◆ Dataset entries ◆
Segment Open
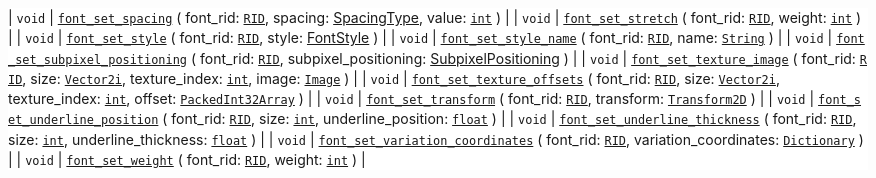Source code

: | `void`                                                      | [`font_set_spacing`](class_textserver.md#class_textserver_method_font_set_spacing) ( font_rid: [`RID`](class_rid.md), spacing: [SpacingType](#enum_textserver_spacingtype), value: [`int`](class_int.md) )                                                                                                                                                                                                  |
| `void`                                                      | [`font_set_stretch`](class_textserver.md#class_textserver_method_font_set_stretch) ( font_rid: [`RID`](class_rid.md), weight: [`int`](class_int.md) )                                                                                                                                                                                                                                                       |
| `void`                                                      | [`font_set_style`](class_textserver.md#class_textserver_method_font_set_style) ( font_rid: [`RID`](class_rid.md), style: [FontStyle](#enum_textserver_fontstyle) )                                                                                                                                                                                                                                          |
| `void`                                                      | [`font_set_style_name`](class_textserver.md#class_textserver_method_font_set_style_name) ( font_rid: [`RID`](class_rid.md), name: [`String`](class_string.md) )                                                                                                                                                                                                                                             |
| `void`                                                      | [`font_set_subpixel_positioning`](class_textserver.md#class_textserver_method_font_set_subpixel_positioning) ( font_rid: [`RID`](class_rid.md), subpixel_positioning: [SubpixelPositioning](#enum_textserver_subpixelpositioning) )                                                                                                                                                                         |
| `void`                                                      | [`font_set_texture_image`](class_textserver.md#class_textserver_method_font_set_texture_image) ( font_rid: [`RID`](class_rid.md), size: [`Vector2i`](class_vector2i.md), texture_index: [`int`](class_int.md), image: [`Image`](class_image.md) )                                                                                                                                                           |
| `void`                                                      | [`font_set_texture_offsets`](class_textserver.md#class_textserver_method_font_set_texture_offsets) ( font_rid: [`RID`](class_rid.md), size: [`Vector2i`](class_vector2i.md), texture_index: [`int`](class_int.md), offset: [`PackedInt32Array`](class_packedint32array.md) )                                                                                                                                |
| `void`                                                      | [`font_set_transform`](class_textserver.md#class_textserver_method_font_set_transform) ( font_rid: [`RID`](class_rid.md), transform: [`Transform2D`](class_transform2d.md) )                                                                                                                                                                                                                                |
| `void`                                                      | [`font_set_underline_position`](class_textserver.md#class_textserver_method_font_set_underline_position) ( font_rid: [`RID`](class_rid.md), size: [`int`](class_int.md), underline_position: [`float`](class_float.md) )                                                                                                                                                                                    |
| `void`                                                      | [`font_set_underline_thickness`](class_textserver.md#class_textserver_method_font_set_underline_thickness) ( font_rid: [`RID`](class_rid.md), size: [`int`](class_int.md), underline_thickness: [`float`](class_float.md) )                                                                                                                                                                                 |
| `void`                                                      | [`font_set_variation_coordinates`](class_textserver.md#class_textserver_method_font_set_variation_coordinates) ( font_rid: [`RID`](class_rid.md), variation_coordinates: [`Dictionary`](class_dictionary.md) )                                                                                                                                                                                              |
| `void`                                                      | [`font_set_weight`](class_textserver.md#class_textserver_method_font_set_weight) ( font_rid: [`RID`](class_rid.md), weight: [`int`](class_int.md) )                                                                                                                                                                                                                                                         |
Segment Closed
◆ Assignment ◆
Everything from the first line of the entries above through the line with "style: [FontStyle](#enum_textserver_fontstyle) )" should be duplicated exactly, except the pictures.

◆ Task solution ◆
Source code

: | `void`                                                      | [`font_set_spacing`](class_textserver.md#class_textserver_method_font_set_spacing) ( font_rid: [`RID`](class_rid.md), spacing: [SpacingType](#enum_textserver_spacingtype), value: [`int`](class_int.md) )                                                                                                                                                                                                  |
| `void`                                                      | [`font_set_stretch`](class_textserver.md#class_textserver_method_font_set_stretch) ( font_rid: [`RID`](class_rid.md), weight: [`int`](class_int.md) )                                                                                                                                                                                                                                                       |
| `void`                                                      | [`font_set_style`](class_textserver.md#class_textserver_method_font_set_style) ( font_rid: [`RID`](class_rid.md), style: [FontStyle](#enum_textserver_fontstyle) )                                                                                                                                                                                                                                          |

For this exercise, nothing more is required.